(Per-instance keypoint data)
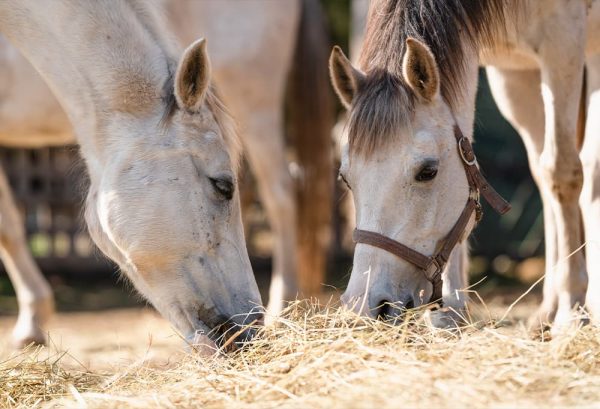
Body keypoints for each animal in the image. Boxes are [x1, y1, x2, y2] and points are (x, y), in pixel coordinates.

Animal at [330, 0, 600, 332]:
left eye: (427, 172)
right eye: (346, 179)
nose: (365, 304)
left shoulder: (563, 41)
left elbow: (562, 172)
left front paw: (572, 310)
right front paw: (449, 312)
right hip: (518, 76)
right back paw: (547, 309)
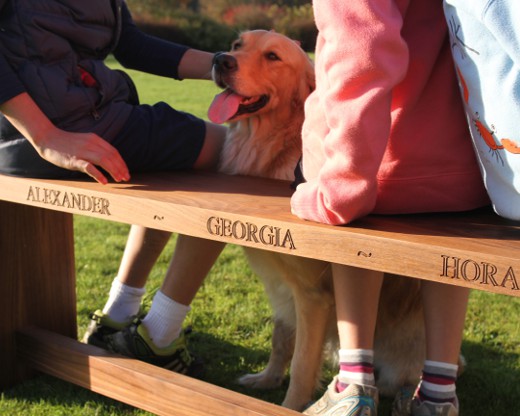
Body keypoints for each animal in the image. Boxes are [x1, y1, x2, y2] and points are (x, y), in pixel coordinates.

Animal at [208, 30, 426, 412]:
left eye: (273, 56)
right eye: (237, 45)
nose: (220, 59)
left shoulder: (313, 295)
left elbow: (301, 362)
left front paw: (288, 406)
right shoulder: (284, 290)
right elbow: (282, 337)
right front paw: (267, 379)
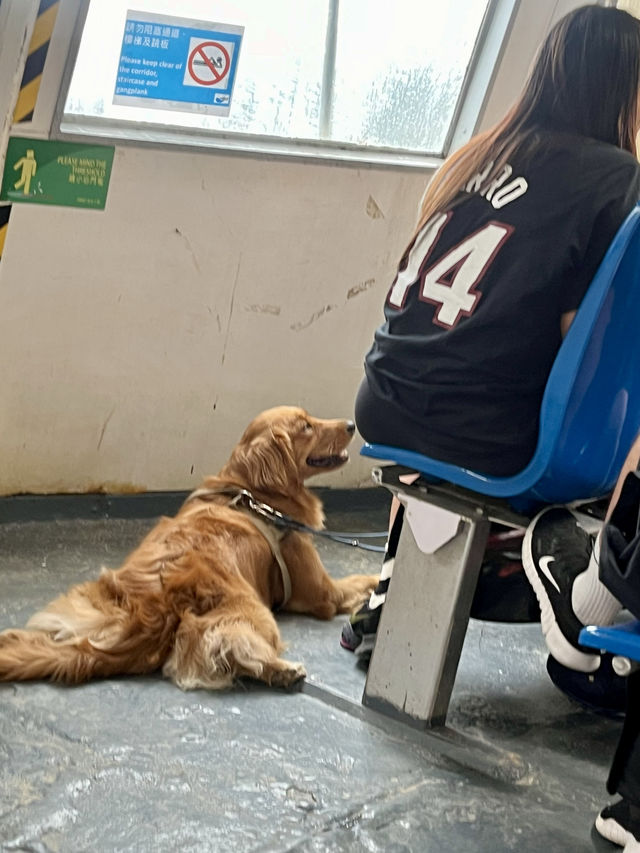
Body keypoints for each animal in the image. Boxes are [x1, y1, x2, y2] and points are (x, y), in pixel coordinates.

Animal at [0, 408, 380, 692]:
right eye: (305, 426)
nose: (351, 424)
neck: (254, 494)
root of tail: (151, 611)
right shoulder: (323, 594)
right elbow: (363, 579)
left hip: (87, 609)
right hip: (254, 613)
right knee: (230, 647)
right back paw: (280, 669)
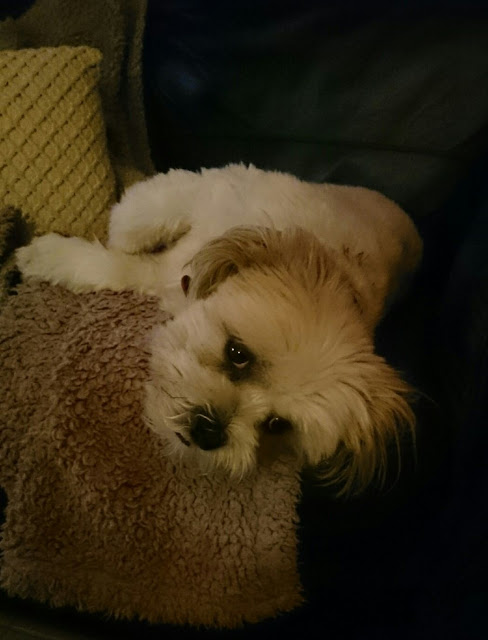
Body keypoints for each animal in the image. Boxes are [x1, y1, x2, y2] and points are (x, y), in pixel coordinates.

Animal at [16, 164, 422, 494]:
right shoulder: (222, 185)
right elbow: (151, 205)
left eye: (277, 425)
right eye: (237, 353)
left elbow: (118, 268)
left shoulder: (161, 275)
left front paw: (56, 258)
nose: (210, 431)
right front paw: (120, 232)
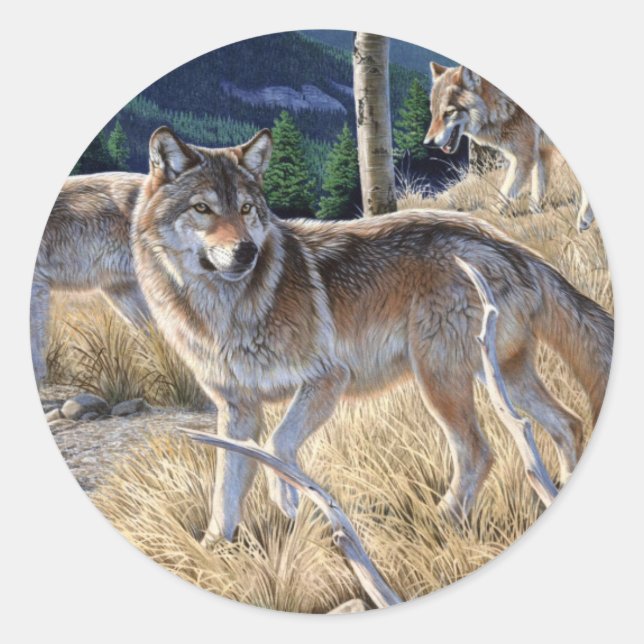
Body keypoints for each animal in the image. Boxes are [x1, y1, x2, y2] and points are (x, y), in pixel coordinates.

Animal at [131, 126, 613, 549]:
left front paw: (287, 498)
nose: (246, 251)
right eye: (203, 209)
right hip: (501, 375)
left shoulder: (328, 379)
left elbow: (277, 445)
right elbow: (225, 490)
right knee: (567, 421)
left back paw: (442, 520)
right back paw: (556, 491)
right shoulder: (237, 409)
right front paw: (213, 548)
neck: (225, 309)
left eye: (247, 209)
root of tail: (509, 244)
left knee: (480, 452)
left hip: (440, 380)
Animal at [424, 62, 594, 228]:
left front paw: (486, 218)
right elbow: (538, 186)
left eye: (449, 112)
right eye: (433, 112)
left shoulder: (524, 156)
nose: (428, 143)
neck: (503, 106)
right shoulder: (539, 152)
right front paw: (535, 211)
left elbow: (504, 193)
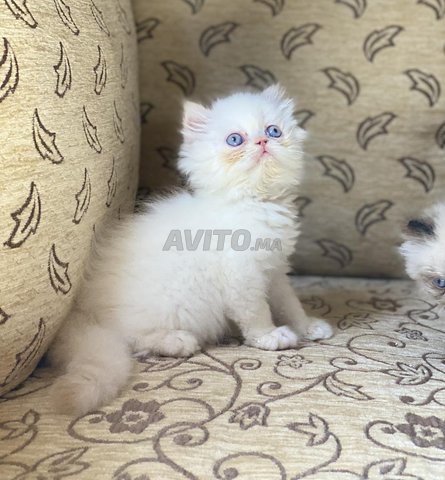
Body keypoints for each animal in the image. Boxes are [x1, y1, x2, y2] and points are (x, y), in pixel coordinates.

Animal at [49, 84, 333, 415]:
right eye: (235, 140)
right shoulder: (242, 277)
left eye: (273, 131)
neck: (254, 203)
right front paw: (270, 336)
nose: (262, 141)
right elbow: (256, 312)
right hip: (169, 305)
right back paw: (177, 341)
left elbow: (290, 304)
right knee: (131, 338)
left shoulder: (275, 272)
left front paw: (307, 327)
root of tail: (80, 310)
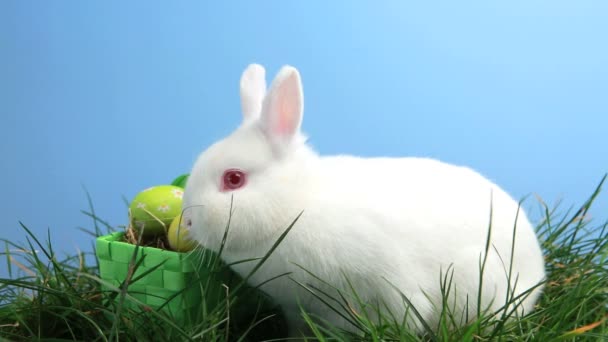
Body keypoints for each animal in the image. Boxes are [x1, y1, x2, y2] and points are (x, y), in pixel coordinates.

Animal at [182, 63, 548, 336]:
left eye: (234, 179)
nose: (187, 222)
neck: (297, 205)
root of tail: (538, 273)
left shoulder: (389, 290)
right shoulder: (296, 308)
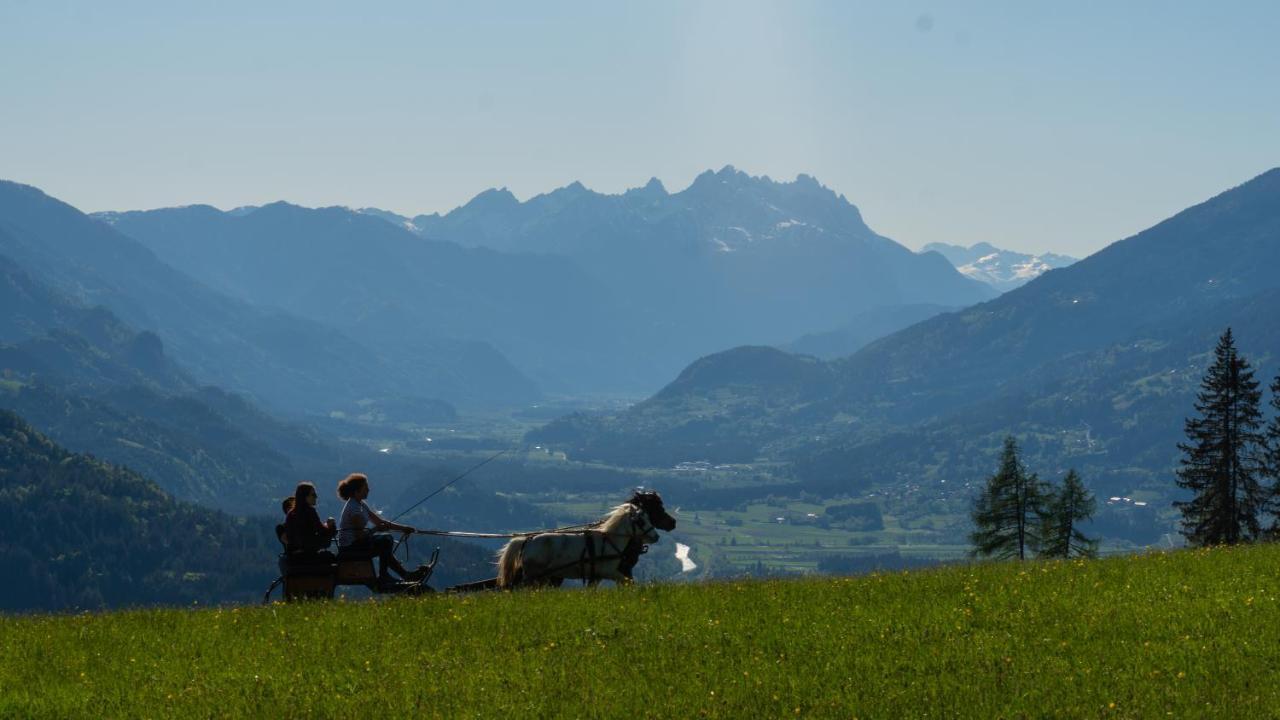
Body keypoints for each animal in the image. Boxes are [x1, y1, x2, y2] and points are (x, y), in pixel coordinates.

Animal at [494, 486, 680, 589]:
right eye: (641, 520)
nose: (672, 523)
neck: (611, 541)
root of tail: (527, 540)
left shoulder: (596, 576)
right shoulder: (611, 572)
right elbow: (628, 583)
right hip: (534, 576)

Exercise » Print again, exactly, the lines of the records above from the first line through the line with "left front paw: (288, 406)". No pictures.

Response area »
Body keypoints for each animal in the image. Boxes are [x1, y1, x2, y2] and points are (x, y), in pixel coordinates.

Animal at [330, 0, 600, 332]:
left eye: (427, 172)
right eye: (346, 179)
nose: (365, 304)
left shoulder: (563, 41)
left elbow: (562, 172)
left front paw: (572, 310)
right front paw: (449, 312)
right hip: (518, 76)
right back paw: (547, 309)
Body keypoints for each animal in the image. Boxes are [x1, y1, x2, y2] and points are (x, y), in pixel coordinates.

Animal at [208, 30, 426, 412]:
left eye: (273, 56)
right eye: (237, 45)
nose: (220, 59)
left shoulder: (313, 295)
left elbow: (301, 362)
left front paw: (288, 406)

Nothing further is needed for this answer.